Since Hamas’s October 7 attack that resulted in the killing of at least 846 Israeli civilians, Israel’s military has killed over 22,835 Palestinians, including an estimated 79 media workers, through a catastrophic siege and a barrage of airstrikes in Gaza. Displaying a prominent mute volume symbol in the center of the posters, the artworks in the campaign focus on the silencing of journalists, whom Israel has largely banned from entering the region to report from the ground.
Described as “a bridge between artists, photojournalists reporting in Gaza, and the people in the streets,” the initiative involves the printing and pasting of posters available for free via the campaign’s website. The movement began in November with a demonstration by anonymous cultural workers at the Guggenheim Museum in New York City that led museum staff to temporarily close the museum.
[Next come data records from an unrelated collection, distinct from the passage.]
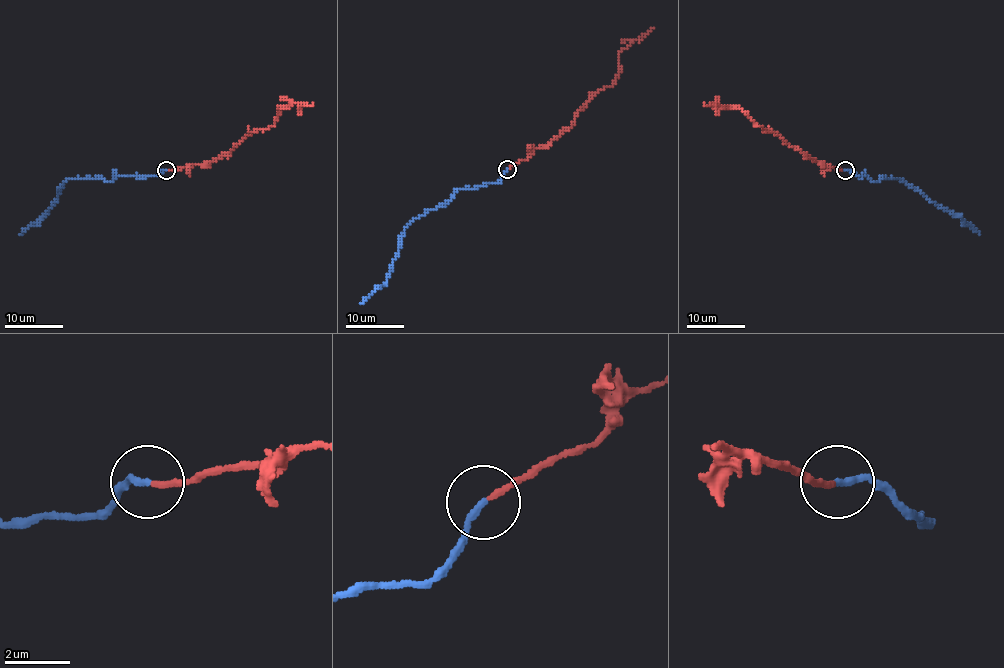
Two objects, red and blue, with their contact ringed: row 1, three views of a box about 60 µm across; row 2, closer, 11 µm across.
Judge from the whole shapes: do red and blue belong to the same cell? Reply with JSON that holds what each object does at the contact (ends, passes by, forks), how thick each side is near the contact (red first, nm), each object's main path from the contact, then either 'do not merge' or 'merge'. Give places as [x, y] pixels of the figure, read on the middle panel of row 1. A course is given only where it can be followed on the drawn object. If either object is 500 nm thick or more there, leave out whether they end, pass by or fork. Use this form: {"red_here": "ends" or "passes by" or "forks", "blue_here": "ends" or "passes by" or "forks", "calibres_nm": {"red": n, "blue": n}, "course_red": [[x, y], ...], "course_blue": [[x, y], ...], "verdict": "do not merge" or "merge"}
{"red_here": "ends", "blue_here": "ends", "calibres_nm": {"red": 180, "blue": 200}, "course_red": [[508, 168], [525, 160], [535, 149], [546, 146], [566, 130], [593, 96], [613, 83], [620, 50], [654, 27]], "course_blue": [[508, 169], [496, 184], [459, 188], [445, 204], [427, 210], [411, 222], [401, 238], [387, 279], [361, 304]], "verdict": "do not merge"}

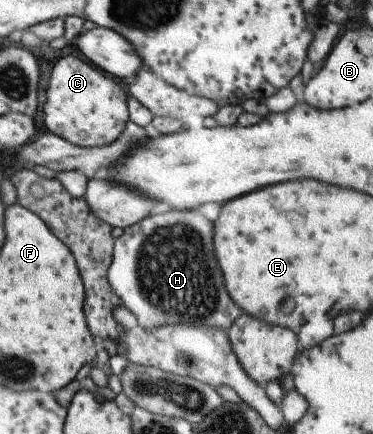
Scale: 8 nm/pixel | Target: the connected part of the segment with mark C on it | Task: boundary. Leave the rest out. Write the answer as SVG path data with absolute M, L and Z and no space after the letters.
M75 55L57 59L52 67L43 103L43 125L72 144L104 146L118 138L128 119L128 95L118 79Z

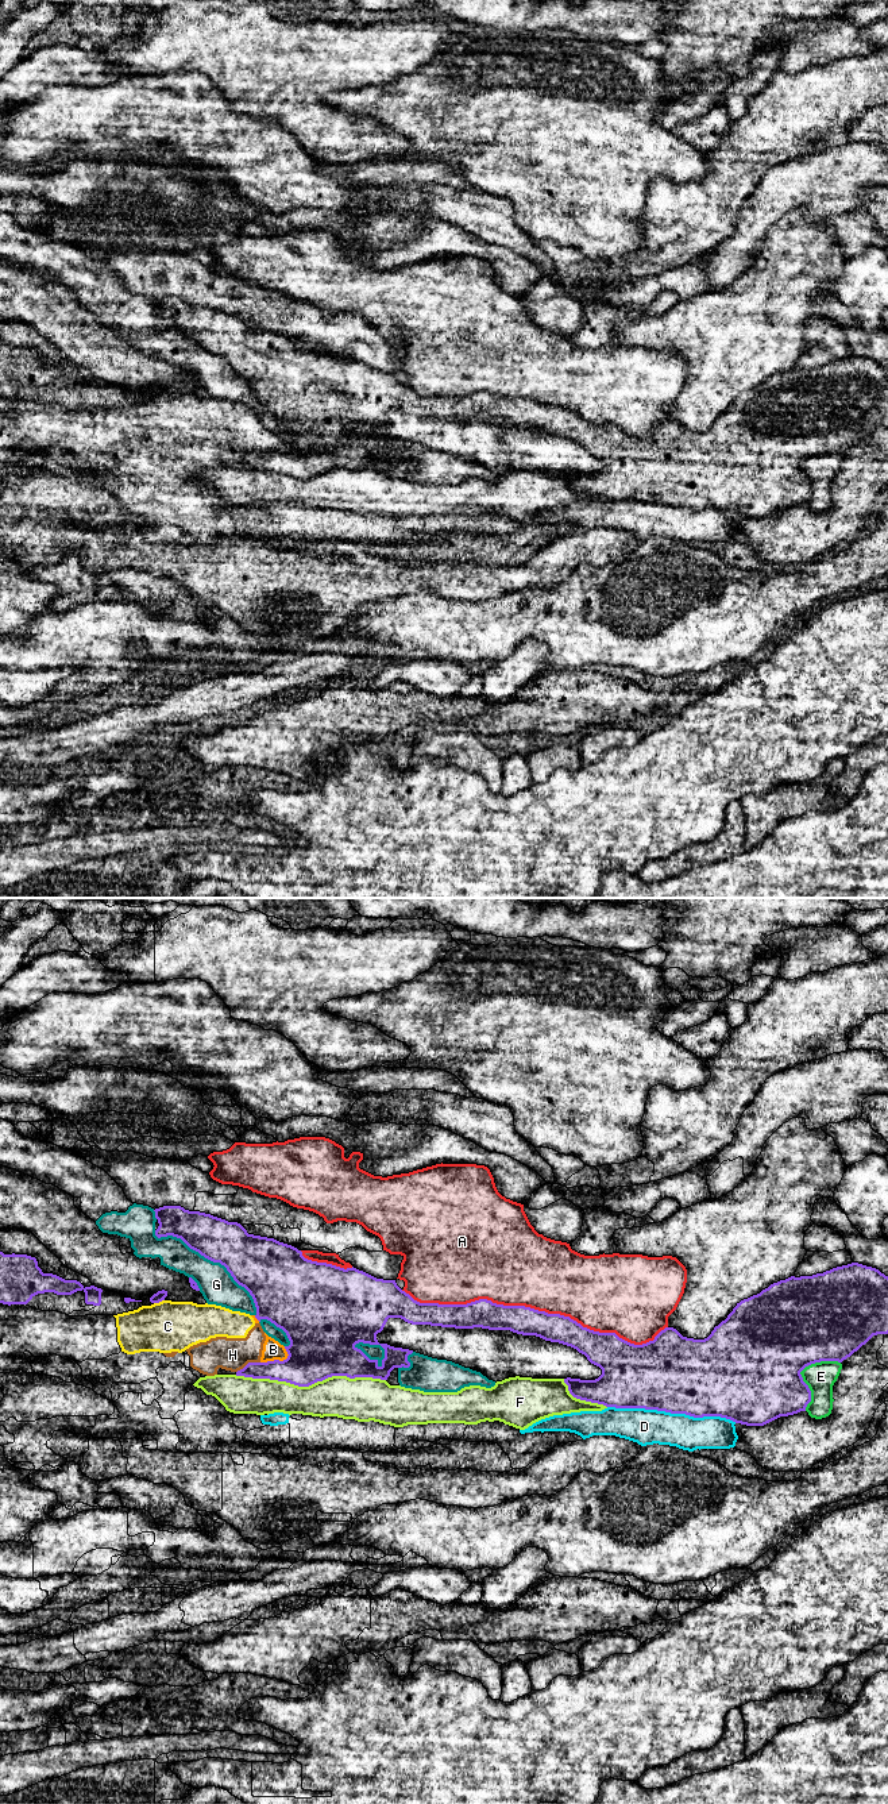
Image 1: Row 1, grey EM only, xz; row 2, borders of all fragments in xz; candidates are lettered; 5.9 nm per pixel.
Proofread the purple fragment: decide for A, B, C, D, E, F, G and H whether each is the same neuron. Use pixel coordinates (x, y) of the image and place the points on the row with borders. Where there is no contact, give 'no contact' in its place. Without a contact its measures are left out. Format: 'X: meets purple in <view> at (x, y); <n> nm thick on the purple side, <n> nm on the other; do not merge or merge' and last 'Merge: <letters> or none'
A: meets purple in xz at (533, 1309); 170 nm thick on the purple side, 440 nm on the other; do not merge
B: meets purple in xz at (274, 1360); 320 nm thick on the purple side, 110 nm on the other; do not merge
C: meets purple in xz at (158, 1302); 60 nm thick on the purple side, 300 nm on the other; do not merge
D: meets purple in xz at (672, 1413); 460 nm thick on the purple side, 200 nm on the other; do not merge
E: meets purple in xz at (800, 1371); 500 nm thick on the purple side, 180 nm on the other; do not merge
F: meets purple in xz at (311, 1384); 380 nm thick on the purple side, 240 nm on the other; do not merge
G: meets purple in xz at (213, 1261); 320 nm thick on the purple side, 200 nm on the other; do not merge
H: meets purple in xz at (248, 1363); 140 nm thick on the purple side, 190 nm on the other; do not merge
Merge: none

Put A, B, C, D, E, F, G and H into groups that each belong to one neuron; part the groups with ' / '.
A / B C H / D / E / F / G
Since this initial action, the campaign has spread to at least 74 cities in 28 countries spanning all four hemispheres, according to campaign organizers.
One of the most downloaded prints from the campaign’s database is a work by Shepard Fairey based on a November 8 photograph by Khaled. The black-and-yellow poster shows a bloodied Palestinian child in anguish with the harrowing caption, “Can you hear us?” Other artworks show Gaza’s devastated infrastructure, Palestinian parents grieving over the bodies of their murdered children, and a symbolic white dove.
“Many Western governments are complicit in this Genocide. Their silence hurts,” reads a statement at the beginning of a video documenting the Unmute Gaza campaign, underscoring the symbolic mute symbol displayed on the posters. The video shows demonstrators in countries around the globe unfurling banners from rooftops, carrying the posters in protests for Palestine, and pasting the artworks in public spaces like subway stations and bus stops.